(Items from a dataset)
○ ○ ○ ○ ○ ○ ○

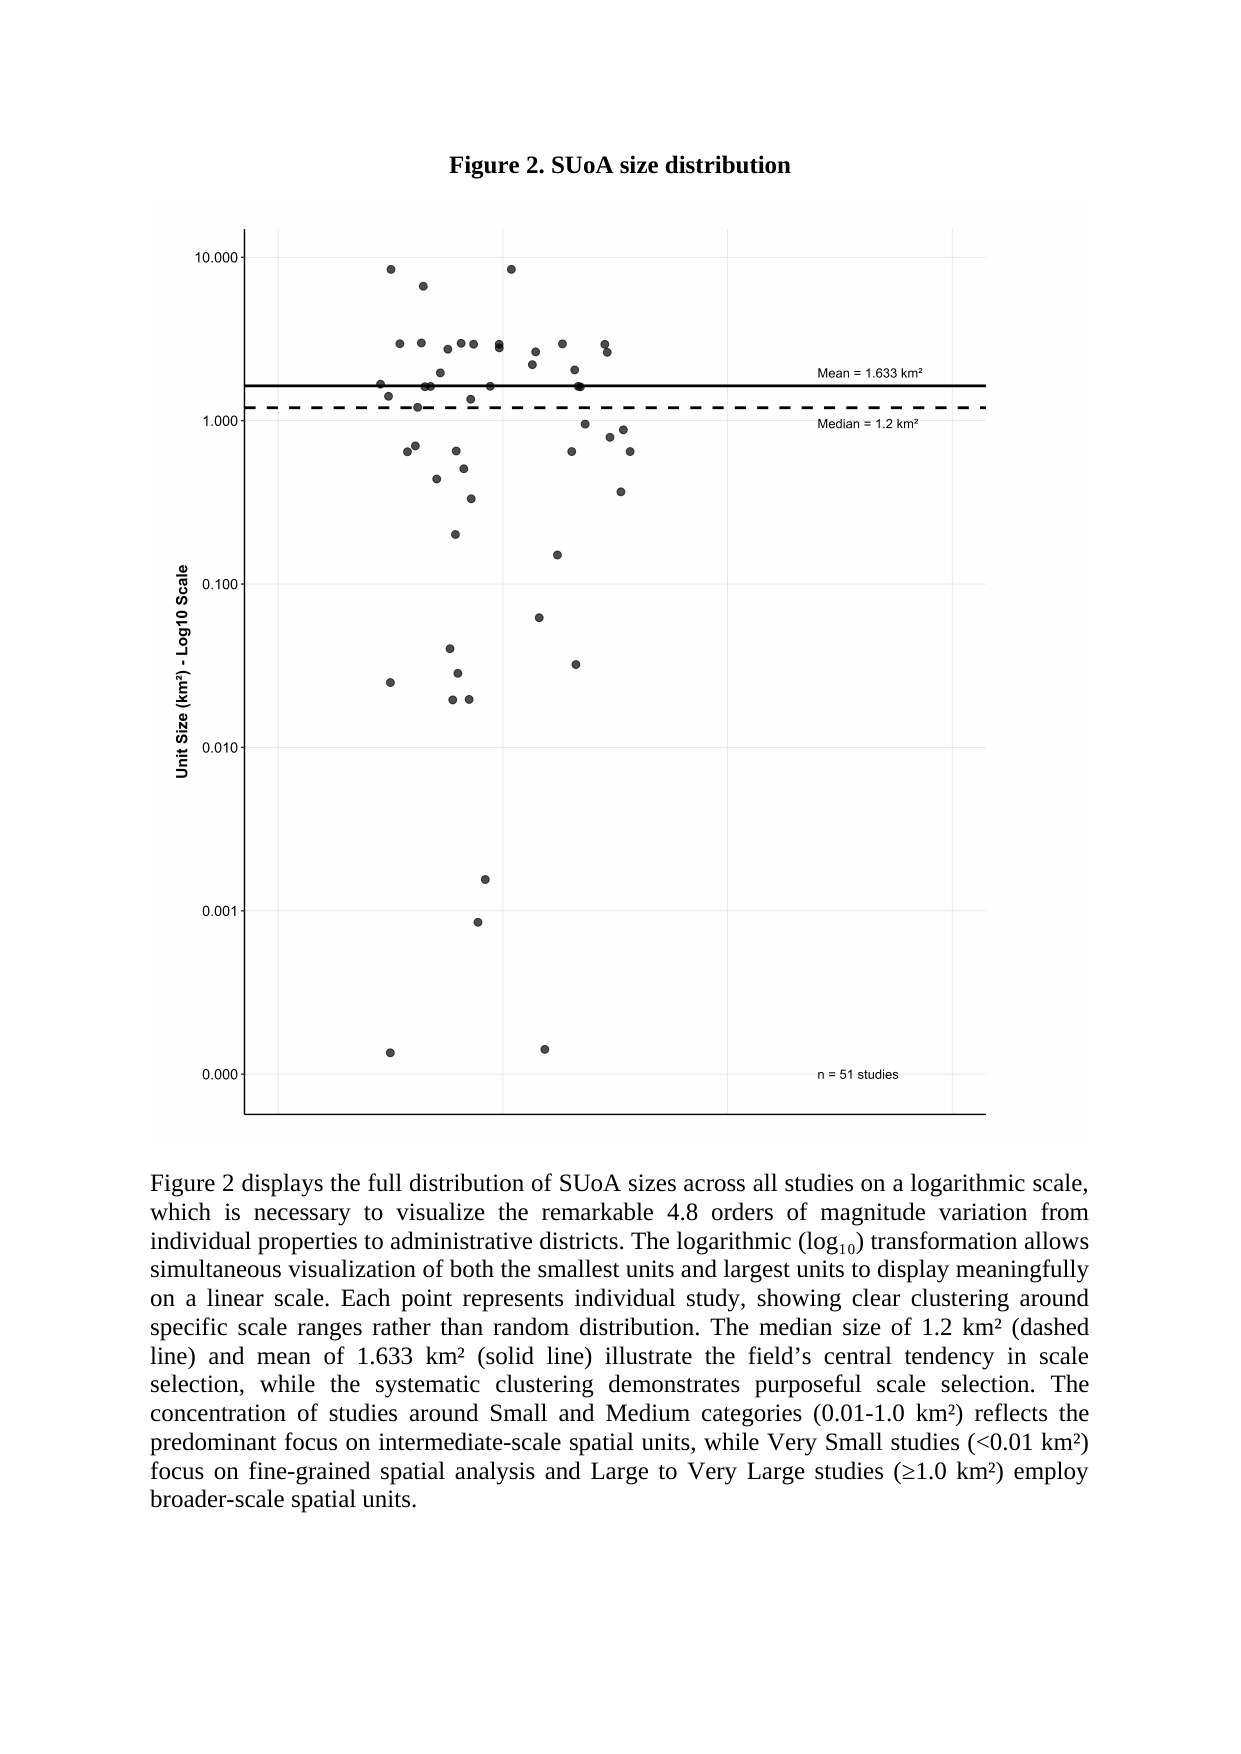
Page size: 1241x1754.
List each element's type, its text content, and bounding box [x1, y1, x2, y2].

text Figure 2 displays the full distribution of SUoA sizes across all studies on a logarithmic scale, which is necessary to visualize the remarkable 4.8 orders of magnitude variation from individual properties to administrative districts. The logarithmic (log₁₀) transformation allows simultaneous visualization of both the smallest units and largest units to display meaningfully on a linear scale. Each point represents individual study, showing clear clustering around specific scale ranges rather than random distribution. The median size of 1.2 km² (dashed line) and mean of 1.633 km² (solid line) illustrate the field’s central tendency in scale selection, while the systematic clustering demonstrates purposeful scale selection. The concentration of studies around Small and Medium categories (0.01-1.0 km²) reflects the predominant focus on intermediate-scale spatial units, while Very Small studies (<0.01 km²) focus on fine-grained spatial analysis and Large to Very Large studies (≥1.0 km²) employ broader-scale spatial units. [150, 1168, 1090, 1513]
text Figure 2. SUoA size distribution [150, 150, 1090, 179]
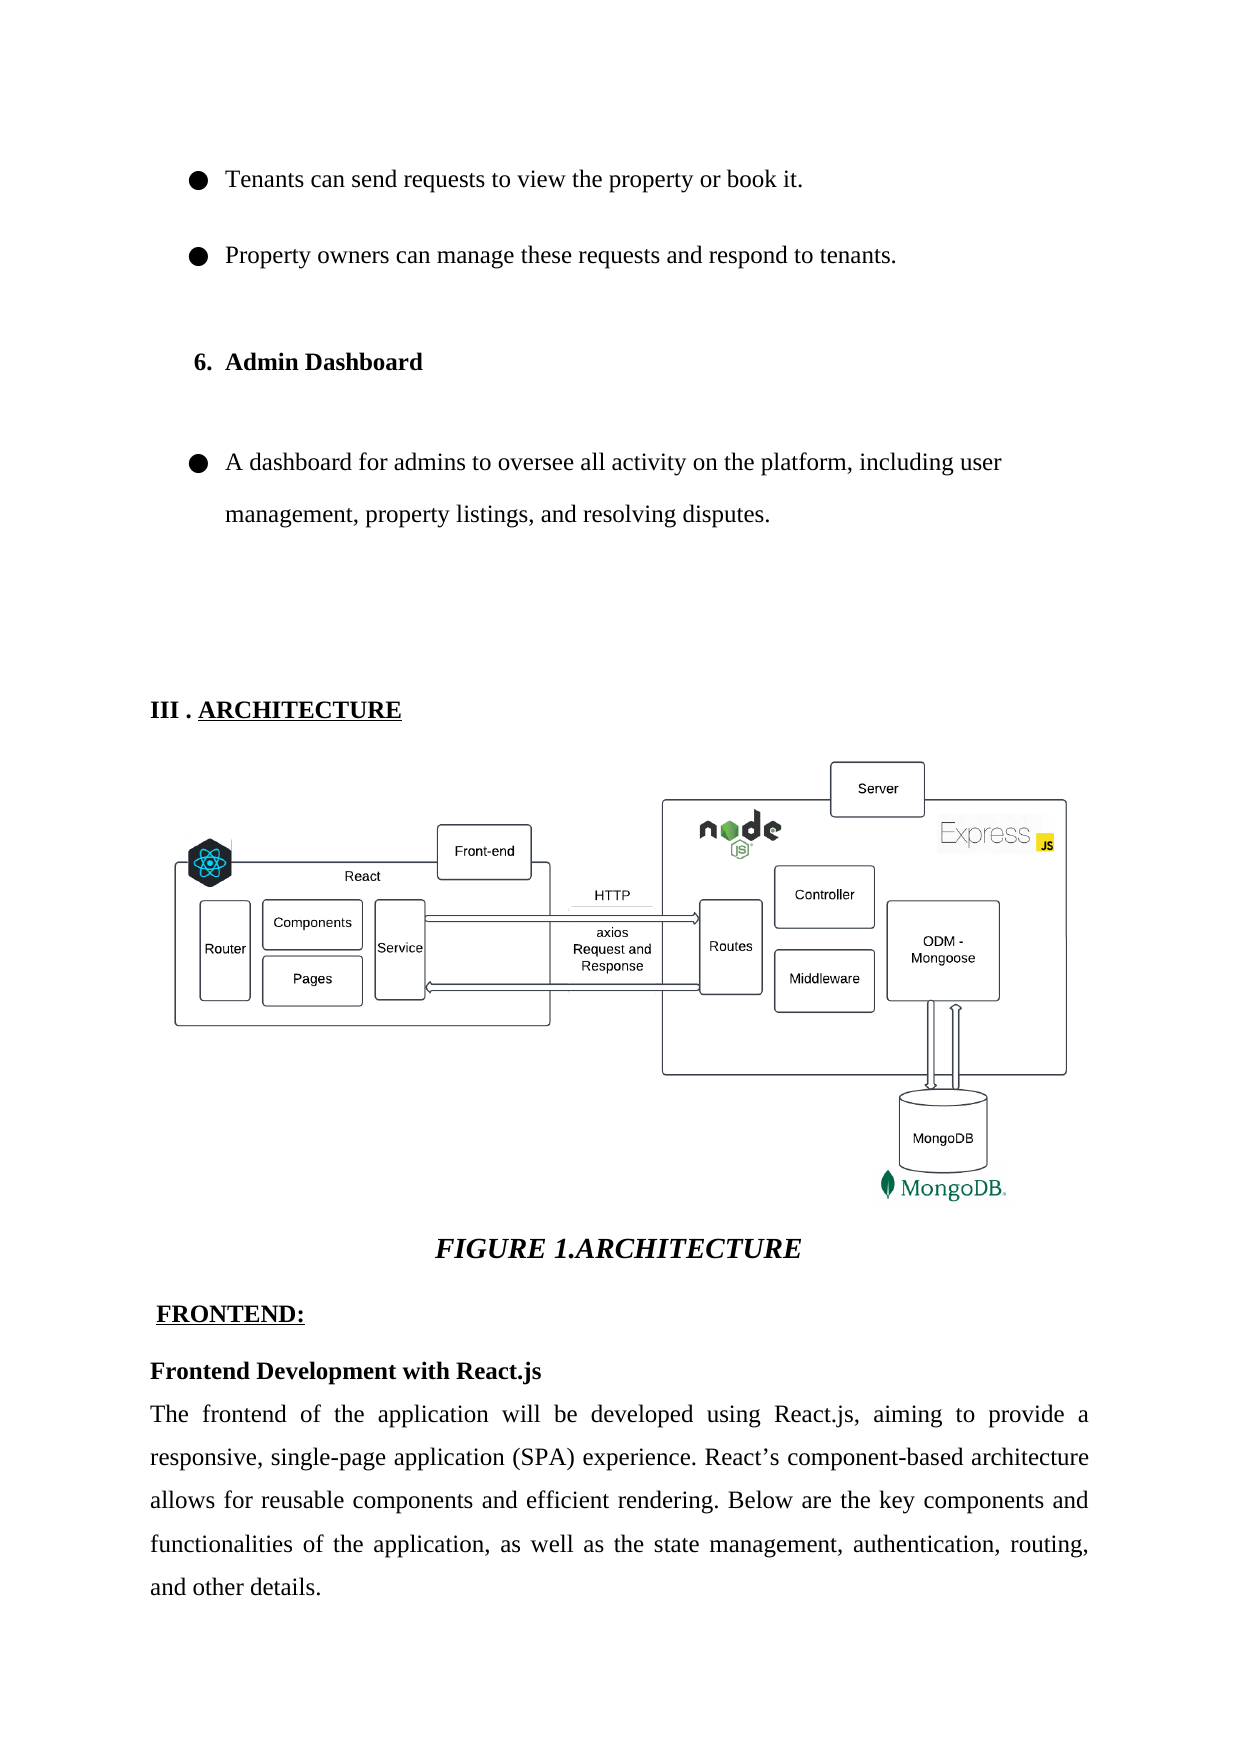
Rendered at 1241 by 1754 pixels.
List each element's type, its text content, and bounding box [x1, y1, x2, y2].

○ ○ ○ ○ ○ ○ ○

**Work order**
Exactly as they appear, write out the lines from the one containing "Rendered at 1241 by 1754 pixels." through the final line of the entries above, both included.

**Solved problem**
Rendered at 1241 by 1754 pixels.
List each element's type, its text content, and bounding box [x1, y1, x2, y2].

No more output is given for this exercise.